Written by Amy Franz
We’re days into the 40-day Lenten season, which can only mean one thing – one of the world’s most extravagant parties has recently ended. Until next year, anyway.
Carnival is a colorful Catholic and Greek Orthodox celebration that encourages participants to indulge in costumes, music, food and libations because it precedes Lent, a time of prayer and penance. In essence, the fun and indulgence of Carnival is replaced by the solemnity and abstention of Lent.
At Ethnic Technologies, we care about the world’s cultures, languages and history and so we’re interested in the ways different pockets of the world celebrate Carnival and why.
Trinidad and Tobago
Trinidad and Tobago hosts one of the most renowned Carnival celebrations in the world.
Originally, French Catholic colonizers held pre-Lenten masquerades and elaborate parties that the middle class and slaves could not attend, so they created their own party called “Canboulay” (cannes brulées, burnt cane, in French).
The calypso music (and later, soca music) that permeates Port of Spain’s streets, and plays an important role in Trinidadian history and culture, originated in the Canboulay festivity.
Amidst the festivities are competitions, including the crowning of the Calypso Monarch and the King and Queen of Carnival, as well as hordes of people decked out in traditional costumes.
Between the significant number of Trinidadians living in the US and the alluring location of the Caribbean festival, there are likely many Americans, Trinidadian or otherwise, seeking to visit the island for Carnival.
According to UNESCO, Carnival of Binche has livened up Belgium’s streets since the Middle Ages, making it one of Europe’s oldest festivals.
One uniquely Belgian aspect of Binche’s celebration are Les Gilles, orange-throwing performers donning colors of the Belgian flag, wooden clogs and wax masks topped off which elaborate ostrich-feathered hats.

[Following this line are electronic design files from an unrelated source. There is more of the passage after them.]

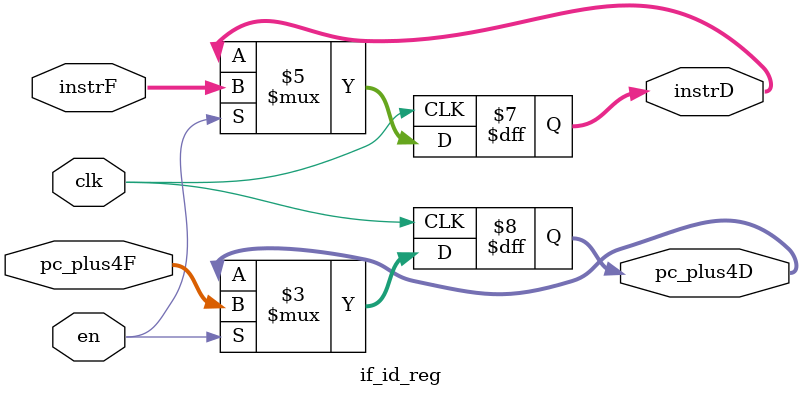
<source format=v>
`timescale 1ns / 1ps


module if_id_reg(
        input  wire [31:0] instrF,
        input  wire [31:0] pc_plus4F,
        input  wire        en,
        input  wire        clk,
        output reg  [31:0] instrD,
        output reg  [31:0] pc_plus4D  
    );
    
    initial begin
        instrD = 0;
        pc_plus4D = 0;
    end
    
    always @(posedge clk) begin
        if (en) begin
            instrD <= instrF;
            pc_plus4D <= pc_plus4F;
        end
    end
    
endmodule

</source>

Les Gilles flood the streets with drums and sticks in hopes of warding off evil spirits.
A Christian religious festival in India? In the Indian state of Goa, that’s no surprise.
While the majority of Goans follow the Hindu faith, a Christian minority exists due to Portuguese colonization in the 16th century and the Goa Carnival – the only festival in Asia with Catholic roots – has been in existence ever since, with just a short pause after the fall of Portuguese rule in 1961.
Indians, like many countries, have a King Momo, a tall, plump character that commences the four-day merry-making. The festival closes with a unique and highly anticipated Indian tradition where people wear red tops and black bottoms, aptly called the “red-and-black dance”, in the city of Panjim.
India boasts cultural diversity unlike any other country in the world, and their religious minorities should not be overlooked, especially in times of celebration. Tailoring campaigns or advertisements to include special foods, traditions or significant colors of these groups, which can be identified through E-Tech’s nuanced Access India product, can be a great and effective way to highlight Indian religious minorities in the US and Canada.
A Carnival for All
Carnival as it exists today is a theatrical party that encourages revelers of all faiths to partake. The history of the celebration is important to reflect upon how and why one religious holiday got to be a beloved, worldwide event.
So whether Trinidadians, Belgians or Indians are partaking in their countries’ Carnival traditions or flying down to New Orleans for the biggest Carnival celebration in the US, Mardi Gras, this winter holiday is high time to think about specialized marketing and spending, even long after the Christmas season has ended.